It’s becoming tradition to re-post this on the first day of spring, and even though I’m far from home this year, we won’t disappoint.
Before I did this project myself, I did some research. I found a reputable source that recommended putting yarn scraps out for the birds (no less august an institution than The Cornell Lab of Ornithology has posted about this very thing.) I also talked to my local Audubon Society to get their approval.
Below is the original post, with a few changes I have made over the years as I learned more about nesting material and an update to reflect what 2014 spring will bring.
Today is one of my very favorite days of the year. Today we celebrate surviving another cold and gloomy winter, even though it doesn’t much look like spring at the moment:
(Thanks for the photo, Amy! I saw snowy Colorado this week instead.)
At the farm we are eagerly anticipating a new arrival of goslings and watching to see if ewes start to show fuller mid-sections, hinting at the lambs that are due over a month away. Spring is a magical time. A time of promise and new beginnings.

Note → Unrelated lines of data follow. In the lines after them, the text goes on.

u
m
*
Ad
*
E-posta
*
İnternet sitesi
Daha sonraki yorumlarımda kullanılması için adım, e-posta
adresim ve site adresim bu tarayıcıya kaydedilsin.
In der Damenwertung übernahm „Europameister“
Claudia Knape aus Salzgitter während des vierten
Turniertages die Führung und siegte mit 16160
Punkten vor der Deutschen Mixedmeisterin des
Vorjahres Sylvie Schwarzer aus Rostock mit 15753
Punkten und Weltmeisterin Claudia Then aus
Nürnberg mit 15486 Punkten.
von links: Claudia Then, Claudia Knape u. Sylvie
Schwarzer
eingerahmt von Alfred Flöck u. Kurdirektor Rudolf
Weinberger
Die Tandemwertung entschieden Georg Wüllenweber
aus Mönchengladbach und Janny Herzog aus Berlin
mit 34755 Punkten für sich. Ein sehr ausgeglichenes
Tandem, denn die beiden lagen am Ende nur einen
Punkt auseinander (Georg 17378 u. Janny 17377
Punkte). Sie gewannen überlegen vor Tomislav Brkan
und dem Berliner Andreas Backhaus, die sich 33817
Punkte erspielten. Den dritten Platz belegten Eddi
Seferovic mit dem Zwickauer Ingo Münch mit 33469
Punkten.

This year I won’t be able to do this project today, like I traditionally do, but I eagerly look forward to retuning home so I can. It’s crazy easy, so easy that you could do it with even the smallest of children, inexpensive and environmentally friendly to boot.
You will need:
A cheap bird suet feeder. I got this one at Tractor Supply for $1.99.

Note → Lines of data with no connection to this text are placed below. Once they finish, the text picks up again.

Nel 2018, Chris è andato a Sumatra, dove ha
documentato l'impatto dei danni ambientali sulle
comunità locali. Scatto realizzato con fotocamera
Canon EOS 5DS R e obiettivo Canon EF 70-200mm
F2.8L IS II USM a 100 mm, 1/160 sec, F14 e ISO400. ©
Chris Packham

A couple of handfuls of yarn scraps, cut into 3-6 inch lengths. (I only knit with natural fibers, so that’s what my yarn scraps are made of. It might not be a good idea to use acrylic yarn scraps, as they may not remain warm when wet.)

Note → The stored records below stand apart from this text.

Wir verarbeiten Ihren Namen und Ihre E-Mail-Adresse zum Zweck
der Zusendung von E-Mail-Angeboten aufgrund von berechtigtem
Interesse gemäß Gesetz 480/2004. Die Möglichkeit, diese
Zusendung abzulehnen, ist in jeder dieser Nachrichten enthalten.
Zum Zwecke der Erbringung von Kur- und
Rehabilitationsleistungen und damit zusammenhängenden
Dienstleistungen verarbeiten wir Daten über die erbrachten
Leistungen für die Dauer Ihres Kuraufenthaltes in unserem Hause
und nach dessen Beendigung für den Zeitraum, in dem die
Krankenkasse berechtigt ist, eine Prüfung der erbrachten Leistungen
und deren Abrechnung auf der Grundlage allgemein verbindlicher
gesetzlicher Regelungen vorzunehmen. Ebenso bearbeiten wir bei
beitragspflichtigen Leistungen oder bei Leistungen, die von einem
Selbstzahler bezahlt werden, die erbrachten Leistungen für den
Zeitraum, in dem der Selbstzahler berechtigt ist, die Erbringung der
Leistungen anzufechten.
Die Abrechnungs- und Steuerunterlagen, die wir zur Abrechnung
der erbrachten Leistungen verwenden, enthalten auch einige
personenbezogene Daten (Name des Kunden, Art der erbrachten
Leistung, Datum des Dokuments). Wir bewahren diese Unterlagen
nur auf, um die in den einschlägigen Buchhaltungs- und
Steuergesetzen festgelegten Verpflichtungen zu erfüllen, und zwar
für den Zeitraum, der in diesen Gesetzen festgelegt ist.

Put the scraps in your suet feeder and voila! You’ve just provided nesting materials for all the birds in your area.
I’ve been doing this for years and I never fail to feel a thrill when I see a bright strand of yarn carefully woven into a bird’s nest. You can also fill your suet feeder with raw fleece, if you have any handy. In the past, our beloved Ernie’s fleece scraps have always been particularly popular with the birds.